Any reaction? Land of the Sinking Sun

Guardian reporter Justin McCurry weighs in with an interesting commentary on Japan’s role in the financial turmoil currently roiling across the globe.

Justin argues that Japan’s anemic stimululs pacakge, a product of Aso’s predecessor, is “the wrong answer to the wrong question.”  Didn’t  I hear the same comment during my Ph.D. defense?

The comments are interesting, and I encourage FROG readers to login and leave more comments. One commenter argues that “the fundamentals of the Japanese economy are sound” so that panic selling and other rash, short-term behavior doesn’t matter. The next commenter, in a perfect textbook example of divergent perspectives on the same data, denounces the Japanese government for gambling with taxpayer yen, and seems to say that if the government doesn’t intervene more forcefully, everyone SHOULD withdraw funds and otherwise bring about a new and improved Japanese banking crisis . . . Anyway, post your comments at the Guardian.

2 Comments

  1. I don’t see much of a point leaving a comment there, but it seems pretty obvious to me that Japan’s financial crisis isn’t internal: it’s based on an entirely rational concern about the collapse of the American consumer market. The best thing they could do would be to inject capital into the US market, preferably through stimulus checks to Japanese studies scholars…..

Stored data
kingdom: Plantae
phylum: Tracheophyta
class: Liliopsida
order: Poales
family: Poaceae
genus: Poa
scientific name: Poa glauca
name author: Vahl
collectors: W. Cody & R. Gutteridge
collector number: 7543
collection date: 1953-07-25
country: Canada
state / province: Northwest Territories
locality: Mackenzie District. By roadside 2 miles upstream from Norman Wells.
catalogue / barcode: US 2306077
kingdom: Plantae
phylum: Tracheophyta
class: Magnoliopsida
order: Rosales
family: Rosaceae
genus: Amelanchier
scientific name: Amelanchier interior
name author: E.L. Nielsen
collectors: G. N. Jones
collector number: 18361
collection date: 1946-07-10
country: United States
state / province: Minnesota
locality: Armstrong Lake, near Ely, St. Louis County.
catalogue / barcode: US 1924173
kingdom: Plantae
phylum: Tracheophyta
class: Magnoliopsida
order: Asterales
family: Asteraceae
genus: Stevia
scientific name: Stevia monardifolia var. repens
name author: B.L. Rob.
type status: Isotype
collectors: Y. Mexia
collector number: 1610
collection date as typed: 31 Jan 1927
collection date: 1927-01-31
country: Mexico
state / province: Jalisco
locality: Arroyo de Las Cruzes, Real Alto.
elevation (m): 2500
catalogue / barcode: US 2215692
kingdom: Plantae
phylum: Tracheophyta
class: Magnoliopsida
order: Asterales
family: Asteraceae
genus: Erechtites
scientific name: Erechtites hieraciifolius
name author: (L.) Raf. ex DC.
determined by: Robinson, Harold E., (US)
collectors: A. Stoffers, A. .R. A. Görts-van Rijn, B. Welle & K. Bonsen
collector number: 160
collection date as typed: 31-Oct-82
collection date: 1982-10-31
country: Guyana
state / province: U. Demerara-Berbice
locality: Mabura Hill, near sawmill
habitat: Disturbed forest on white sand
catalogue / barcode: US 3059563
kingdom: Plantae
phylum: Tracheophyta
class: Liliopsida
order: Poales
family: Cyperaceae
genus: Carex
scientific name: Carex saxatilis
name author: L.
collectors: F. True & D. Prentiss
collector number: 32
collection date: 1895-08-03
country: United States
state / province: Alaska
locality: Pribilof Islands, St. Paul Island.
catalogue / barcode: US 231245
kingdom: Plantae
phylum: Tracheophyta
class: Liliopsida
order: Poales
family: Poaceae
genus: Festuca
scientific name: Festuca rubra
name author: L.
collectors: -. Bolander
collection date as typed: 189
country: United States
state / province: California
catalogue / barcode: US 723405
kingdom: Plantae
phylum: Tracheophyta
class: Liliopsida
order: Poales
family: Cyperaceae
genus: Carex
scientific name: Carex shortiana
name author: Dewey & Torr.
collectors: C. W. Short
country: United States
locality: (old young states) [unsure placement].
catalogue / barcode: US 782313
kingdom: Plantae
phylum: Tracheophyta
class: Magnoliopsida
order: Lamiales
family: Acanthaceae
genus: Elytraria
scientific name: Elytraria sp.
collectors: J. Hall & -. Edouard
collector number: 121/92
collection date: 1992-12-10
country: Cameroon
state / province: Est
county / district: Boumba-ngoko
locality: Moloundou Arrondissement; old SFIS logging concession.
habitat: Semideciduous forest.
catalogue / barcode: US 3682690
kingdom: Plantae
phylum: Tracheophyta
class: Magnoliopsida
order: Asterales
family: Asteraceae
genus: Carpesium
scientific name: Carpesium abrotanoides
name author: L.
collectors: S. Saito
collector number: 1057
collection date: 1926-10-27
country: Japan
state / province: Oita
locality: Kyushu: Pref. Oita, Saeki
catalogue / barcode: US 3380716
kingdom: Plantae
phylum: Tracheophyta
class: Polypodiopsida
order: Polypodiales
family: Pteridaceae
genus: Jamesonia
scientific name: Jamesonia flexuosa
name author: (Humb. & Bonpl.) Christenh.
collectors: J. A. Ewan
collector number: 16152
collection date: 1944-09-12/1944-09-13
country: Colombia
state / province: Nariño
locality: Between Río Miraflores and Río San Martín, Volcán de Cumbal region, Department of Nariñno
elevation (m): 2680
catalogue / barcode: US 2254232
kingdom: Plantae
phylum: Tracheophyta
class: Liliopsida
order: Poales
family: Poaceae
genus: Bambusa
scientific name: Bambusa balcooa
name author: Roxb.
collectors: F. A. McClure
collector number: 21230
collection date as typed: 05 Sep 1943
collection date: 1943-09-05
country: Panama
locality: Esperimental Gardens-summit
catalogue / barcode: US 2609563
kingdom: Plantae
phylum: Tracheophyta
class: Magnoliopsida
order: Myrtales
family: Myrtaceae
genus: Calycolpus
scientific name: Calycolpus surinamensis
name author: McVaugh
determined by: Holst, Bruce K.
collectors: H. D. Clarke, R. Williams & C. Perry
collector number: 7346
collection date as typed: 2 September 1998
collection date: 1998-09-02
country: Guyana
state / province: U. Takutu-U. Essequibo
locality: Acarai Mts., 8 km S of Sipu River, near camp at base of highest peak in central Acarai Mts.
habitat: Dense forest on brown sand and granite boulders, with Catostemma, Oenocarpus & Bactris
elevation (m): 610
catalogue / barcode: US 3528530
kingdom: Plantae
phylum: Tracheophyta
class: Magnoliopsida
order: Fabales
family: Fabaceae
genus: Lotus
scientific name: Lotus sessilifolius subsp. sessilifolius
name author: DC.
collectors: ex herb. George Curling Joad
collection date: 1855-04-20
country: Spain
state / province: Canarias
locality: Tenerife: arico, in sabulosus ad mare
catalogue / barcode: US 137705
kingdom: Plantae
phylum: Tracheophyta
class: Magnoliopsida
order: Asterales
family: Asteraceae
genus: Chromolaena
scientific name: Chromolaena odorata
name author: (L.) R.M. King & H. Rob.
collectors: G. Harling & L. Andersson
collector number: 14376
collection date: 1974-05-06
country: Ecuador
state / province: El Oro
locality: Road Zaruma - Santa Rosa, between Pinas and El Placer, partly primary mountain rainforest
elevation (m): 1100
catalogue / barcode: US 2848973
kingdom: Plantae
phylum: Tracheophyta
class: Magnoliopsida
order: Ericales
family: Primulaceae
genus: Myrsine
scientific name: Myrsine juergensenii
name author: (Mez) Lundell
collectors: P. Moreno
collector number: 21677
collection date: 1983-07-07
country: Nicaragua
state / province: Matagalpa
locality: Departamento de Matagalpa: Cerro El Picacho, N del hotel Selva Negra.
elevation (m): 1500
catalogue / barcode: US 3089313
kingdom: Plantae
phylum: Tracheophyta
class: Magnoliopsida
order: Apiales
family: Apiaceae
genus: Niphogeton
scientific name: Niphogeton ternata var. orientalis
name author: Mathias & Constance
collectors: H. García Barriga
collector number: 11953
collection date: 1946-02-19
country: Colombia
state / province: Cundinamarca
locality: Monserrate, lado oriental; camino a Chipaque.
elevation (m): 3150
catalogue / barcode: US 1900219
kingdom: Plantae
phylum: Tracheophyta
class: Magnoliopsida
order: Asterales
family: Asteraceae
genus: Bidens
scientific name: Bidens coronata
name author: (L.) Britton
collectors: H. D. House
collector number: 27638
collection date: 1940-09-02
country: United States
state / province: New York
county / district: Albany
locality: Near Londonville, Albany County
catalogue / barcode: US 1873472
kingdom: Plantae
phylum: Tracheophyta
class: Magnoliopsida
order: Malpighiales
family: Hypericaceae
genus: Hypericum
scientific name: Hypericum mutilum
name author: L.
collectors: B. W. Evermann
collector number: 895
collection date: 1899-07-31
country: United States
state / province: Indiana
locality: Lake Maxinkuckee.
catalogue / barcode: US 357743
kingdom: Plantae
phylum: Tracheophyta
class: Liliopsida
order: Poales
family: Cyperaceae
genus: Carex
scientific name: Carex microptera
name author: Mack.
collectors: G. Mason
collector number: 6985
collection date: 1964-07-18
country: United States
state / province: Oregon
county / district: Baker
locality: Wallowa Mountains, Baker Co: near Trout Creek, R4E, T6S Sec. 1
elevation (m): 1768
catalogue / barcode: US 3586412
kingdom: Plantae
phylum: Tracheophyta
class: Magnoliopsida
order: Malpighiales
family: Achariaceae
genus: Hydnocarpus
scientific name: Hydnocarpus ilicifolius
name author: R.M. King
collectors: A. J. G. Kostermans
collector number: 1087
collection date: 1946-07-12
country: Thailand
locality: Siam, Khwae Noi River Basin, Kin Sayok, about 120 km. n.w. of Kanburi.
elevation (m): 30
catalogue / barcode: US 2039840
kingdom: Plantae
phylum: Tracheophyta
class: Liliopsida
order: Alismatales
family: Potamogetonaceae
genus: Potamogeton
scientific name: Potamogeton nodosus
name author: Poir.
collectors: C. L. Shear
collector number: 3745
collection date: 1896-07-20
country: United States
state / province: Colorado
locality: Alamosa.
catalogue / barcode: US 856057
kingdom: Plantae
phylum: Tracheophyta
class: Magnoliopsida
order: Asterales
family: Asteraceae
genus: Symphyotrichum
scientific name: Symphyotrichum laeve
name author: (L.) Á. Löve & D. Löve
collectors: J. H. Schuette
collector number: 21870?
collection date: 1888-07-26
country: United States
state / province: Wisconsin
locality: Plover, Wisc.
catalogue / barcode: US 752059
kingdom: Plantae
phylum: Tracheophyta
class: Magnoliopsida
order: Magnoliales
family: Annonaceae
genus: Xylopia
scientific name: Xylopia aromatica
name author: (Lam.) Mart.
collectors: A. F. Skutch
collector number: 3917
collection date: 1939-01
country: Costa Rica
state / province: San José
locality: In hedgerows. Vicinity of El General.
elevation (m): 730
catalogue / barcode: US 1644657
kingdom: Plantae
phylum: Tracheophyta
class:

TASK OBJECTIVE: Copy the post on Japan's role in the financial turmoil word for word, from "Any reaction? Land" to "across the globe.".

OUTPUT FOR THIS TASK:
Any reaction? Land of the Sinking Sun

Guardian reporter Justin McCurry weighs in with an interesting commentary on Japan’s role in the financial turmoil currently roiling across the globe.